Are there trials ongoing looking into this?


This is what we currently have done in a variety of different model systems. We also have now the metastatic setting and we have started to understand the mechanistic underpinnings of HEV induction and found that there are certain signalling molecules that seem to be very important in endothelial cells to do that. So here we have found that specific lymphotoxin beta receptor signalling is a key element in these endothelial cells. We have used as a proof of principle systemic antibodies to activate the pathway.

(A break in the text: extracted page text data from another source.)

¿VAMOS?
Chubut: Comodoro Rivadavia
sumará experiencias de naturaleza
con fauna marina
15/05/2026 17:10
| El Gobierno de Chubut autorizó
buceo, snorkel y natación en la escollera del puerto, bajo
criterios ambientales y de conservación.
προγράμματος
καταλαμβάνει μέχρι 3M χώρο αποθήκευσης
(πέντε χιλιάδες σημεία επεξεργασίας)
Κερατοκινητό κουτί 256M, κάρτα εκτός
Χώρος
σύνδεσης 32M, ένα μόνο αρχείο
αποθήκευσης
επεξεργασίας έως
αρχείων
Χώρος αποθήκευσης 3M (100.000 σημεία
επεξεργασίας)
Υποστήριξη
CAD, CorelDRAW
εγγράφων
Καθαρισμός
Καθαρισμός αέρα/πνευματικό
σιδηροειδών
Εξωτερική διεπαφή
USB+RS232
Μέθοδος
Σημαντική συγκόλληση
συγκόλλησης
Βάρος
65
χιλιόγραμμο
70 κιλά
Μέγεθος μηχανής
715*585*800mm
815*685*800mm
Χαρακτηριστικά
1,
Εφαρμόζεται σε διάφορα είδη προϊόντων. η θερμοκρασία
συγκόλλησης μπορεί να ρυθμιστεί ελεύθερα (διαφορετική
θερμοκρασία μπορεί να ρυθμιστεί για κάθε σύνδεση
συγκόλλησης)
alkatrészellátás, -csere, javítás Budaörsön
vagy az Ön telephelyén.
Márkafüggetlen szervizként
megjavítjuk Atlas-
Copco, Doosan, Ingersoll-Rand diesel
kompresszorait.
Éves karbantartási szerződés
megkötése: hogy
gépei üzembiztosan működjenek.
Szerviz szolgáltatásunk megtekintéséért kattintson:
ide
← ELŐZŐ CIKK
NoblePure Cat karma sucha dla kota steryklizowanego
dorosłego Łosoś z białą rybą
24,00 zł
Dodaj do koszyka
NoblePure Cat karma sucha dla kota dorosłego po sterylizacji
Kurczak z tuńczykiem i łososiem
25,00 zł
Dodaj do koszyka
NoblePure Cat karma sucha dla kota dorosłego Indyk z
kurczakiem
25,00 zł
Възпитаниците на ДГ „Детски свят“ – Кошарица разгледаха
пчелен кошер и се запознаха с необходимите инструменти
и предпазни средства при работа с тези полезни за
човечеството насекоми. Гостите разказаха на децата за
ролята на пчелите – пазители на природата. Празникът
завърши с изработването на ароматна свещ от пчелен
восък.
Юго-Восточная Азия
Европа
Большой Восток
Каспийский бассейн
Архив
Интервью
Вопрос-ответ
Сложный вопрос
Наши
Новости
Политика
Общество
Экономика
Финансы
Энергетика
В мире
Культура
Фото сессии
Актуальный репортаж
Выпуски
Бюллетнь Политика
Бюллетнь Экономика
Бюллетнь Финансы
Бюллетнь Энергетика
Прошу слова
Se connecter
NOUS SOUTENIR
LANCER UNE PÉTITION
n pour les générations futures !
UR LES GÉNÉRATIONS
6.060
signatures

And we are now currently designing different components to more specifically activate these pathways in tumour blood vessels and to induce HEVs in these tumours.


We also have ongoing studies to understand the ontogeny of HEVs. So we still have no clue how they are being formed. Is this, for example, that we have a transdifferentiation from endothelial cells into an HEV endothelium or do we actually have a common progenitor that eventually can go this way or the other way?


Finally, of course, with the therapeutic induction questions also about stability, how stable are these structures when they are being formed? So if you stop the therapy can we also be certain that these structures will disappear, not generate autoimmune diseases and things like that?